Burn! Britney Spears’ fiancé shaded Justin Timberlake as he’s slammed for Janet Jackson‘s Malfunction documentary.
Britney’s fiancé, Sam Asghari—whom she got engaged to in September 2021 after five years of dating—took to his Instagram Story on November 20, 2021, with a post that seemed to diss his soon-to-be-wife’s ex-boyfriend. The post included a screenshot of a Variety article with the headline, “Britney Spears’ Fiancé Sam Asghari Thanks Pop Singer for Helping Put His Acting Career ‘On the Map.'” He captioned the article, “Bringing sexy back is cool And all but bringing (real) back in Hollywood is even sexier,” which referenced JT’s 2006 single, “Sexy Back.” Sam’s post also included a winking face emoji with its tongue out. Many fans took the post as shade toward Justin, who has had a complicated relationship with Britney since they dated from 1999 to 2002. “Did sam asghari just drag justin timberlake,” one user wrote on Twitter, while another tweeted, “Did Sam just shade JT?”

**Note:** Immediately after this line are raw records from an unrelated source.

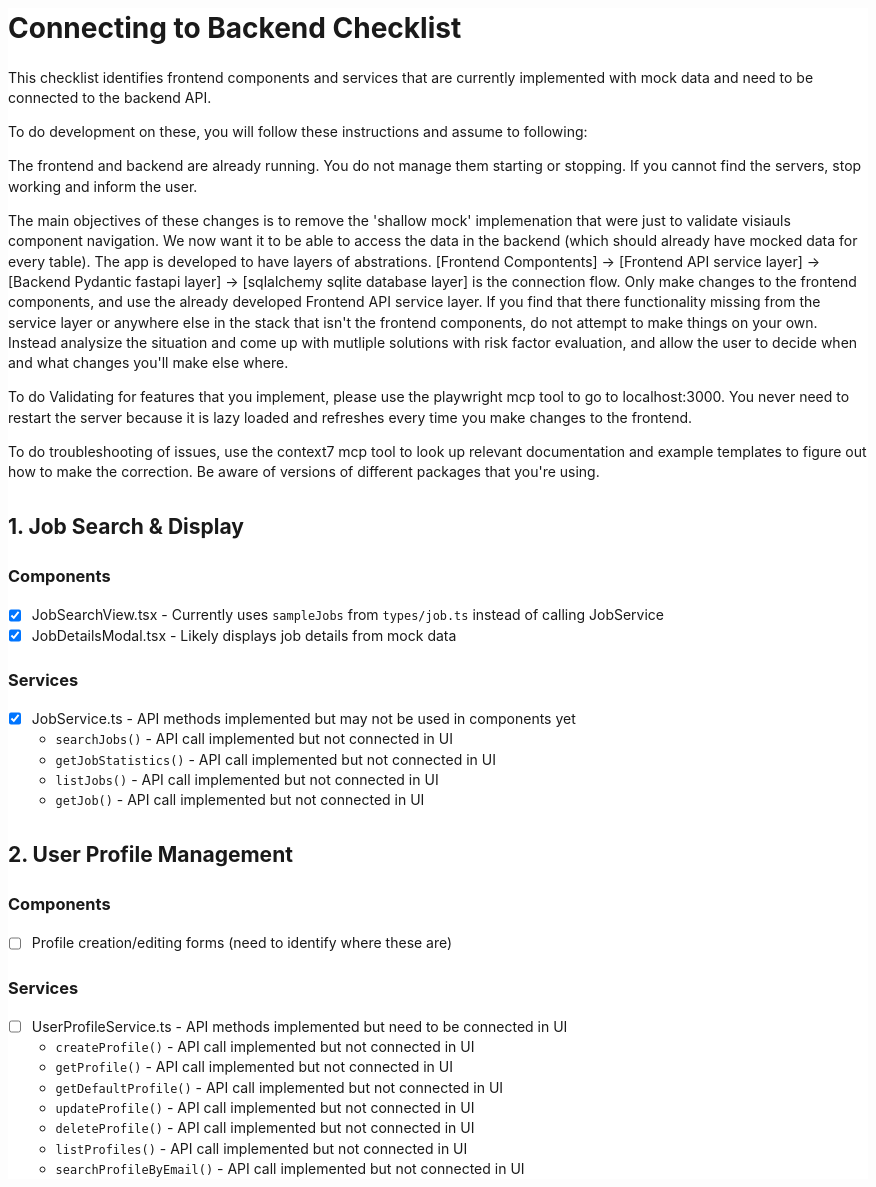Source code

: # Connecting to Backend Checklist

This checklist identifies frontend components and services that are currently implemented with mock data and need to be connected to the backend API.


To do development on these, you will follow these instructions and assume to following:

The frontend and backend are already running. You do not manage them starting or stopping. If you cannot find the servers, stop working and inform the user.

The main objectives of these changes is to remove the 'shallow mock' implemenation that were just to validate visiauls component navigation. We now want it to be able to access the data in the backend (which should already have mocked data for every table). The app is developed to have layers of abstrations. [Frontend Compontents] -> [Frontend API service layer] -> [Backend Pydantic fastapi layer] -> [sqlalchemy sqlite database layer] is the connection flow. Only make changes to the frontend components, and use the already developed Frontend API service layer. If you find that there functionality missing from the service layer or anywhere else in the stack that isn't the frontend components, do not attempt to make things on your own. Instead analysize the situation and come up with mutliple solutions with risk factor evaluation, and allow the user to decide when and what changes you'll make else where.

To do Validating for features that you implement, please use the playwright mcp tool to go to localhost:3000. You never need to restart the server because it is lazy loaded and refreshes every time you make changes to the frontend.

To do troubleshooting of issues, use the context7 mcp tool to look up relevant documentation and example templates to figure out how to make the correction. Be aware of versions of different packages that you're using.

## 1. Job Search & Display

### Components
- [x] JobSearchView.tsx - Currently uses `sampleJobs` from `types/job.ts` instead of calling JobService
- [x] JobDetailsModal.tsx - Likely displays job details from mock data

### Services
- [x] JobService.ts - API methods implemented but may not be used in components yet
  - `searchJobs()` - API call implemented but not connected in UI
  - `getJobStatistics()` - API call implemented but not connected in UI
  - `listJobs()` - API call implemented but not connected in UI
  - `getJob()` - API call implemented but not connected in UI

## 2. User Profile Management

### Components
- [ ] Profile creation/editing forms (need to identify where these are)

### Services
- [ ] UserProfileService.ts - API methods implemented but need to be connected in UI
  - `createProfile()` - API call implemented but not connected in UI
  - `getProfile()` - API call implemented but not connected in UI
  - `getDefaultProfile()` - API call implemented but not connected in UI
  - `updateProfile()` - API call implemented but not connected in UI
  - `deleteProfile()` - API call implemented but not connected in UI
  - `listProfiles()` - API call implemented but not connected in UI
  - `searchProfileByEmail()` - API call implemented but not connected in UI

Sam’s post also came amid backlash for JT after the release of Hulu’s documentary, Malfunction: The Dressing Down of Janet Jackson, which revisited Justin and Janet’s Super Bowl XXXVIII Halftime Show performance and Janet’s infamous wardrobe malfunction. During the 2004 performance, Janet and Justin, who was a surprise guest, performed a medley of her songs together. At the end of “Rock Your Body,” Justin accidentally exposed Janet’s right breast to more than 140 million Super Bowl viewers when he attempted a last-minute costume trick. After the documentary, fans slammed JT for how he handled the situation, which, at the time, led to only backlash for Janet.
“[Justin Timberlake’s] behavior is disgusting. The lack of empathy, disrespectful behavior and #misogyny is appalling,” one Twitter user wrote.
After the 2004 Super Bowl performance, Janet released a statement, apologizing for the wardrobe malfunction.”The decision to have a costume reveal at the end of my halftime show performance was made after final rehearsals. MTV was completely unaware of it. It was not my intention that it go as far as it did. MTV, CBS, [and] the NFL had no knowledge of this whatsoever and unfortunately, the whole thing went wrong in the end. I apologize to anyone offended, including the audience, MTV, CBS and the NFL,” she said at the time. In a later interview with Oprah Winfrey, Janet revealed that she regretted her apology. “It was an accident. The management I had at the time, they thought it was important that I did,” she said in 2018.
Though Janet hasn’t commented on the documentary, she did share a cryptic quote after its release that seemed to urge fans to be kind to Justin. “Not sure if you got the memo,” the quote read. “But we’re not competing anymore, we’re appreciating and uplifting each other instead.” Justin, for his part, liked the post.
As for Britney, Justin also came under fire in February 2021 after Hulu released its documentary, Framing Britney Spears, which revisited how he treated her after their breakup in 2002. The documentary slammed Justin for the release of his 2006 song, “What Goes Around…Comes Around,” in which he suggested that Britney cheated on him. The documentary also criticized interviews Justin did at the time about Britney’s virginity. In a statement on his Instagram at the time, Justin apologized to both Britney and Janet for how he treated them. “I’ve seen the messages, tags, comments, and concerns and I want to respond,” he wrote. “I am deeply sorry for the times in my life where my actions contributed to the problem, where I spoke out of turn, or did not speak up for what was right. I understand that I fell short in these moments and in many others and benefited from a system that condones misogyny and racism.” He continued, “I specifically want to apologize to Britney Spears and Janet Jackson both individually, because I care for and respect these women and I know I failed.”
JT went on to explain why he decided to respond to the backlash. “I also feel compelled to respond, in part because everyone involved deserves better and more importantly, because this is a larger conversation that I wholeheartedly want to be a part of and grow from,” he wrote. “The industry is flawed. It sets men, especially white men, up for success. It’s designed this way. As a man in a privileged position I have to be vocal about this. Because of my ignorance, I didn’t recognize it for all that I was while it was happening in my own life but I do not want to ever benefit from others being pulled down again.
He continued, “I have not been perfect in navigating all of this throughout my career. I know this apology is a first step and doesn’t absolve my past. I want to take accountability for my own missteps in all of this as well as be part of a world that uplifts and supports. I care deeply about the wellbeing of the people I love and have loved. I can do better and I will do better.”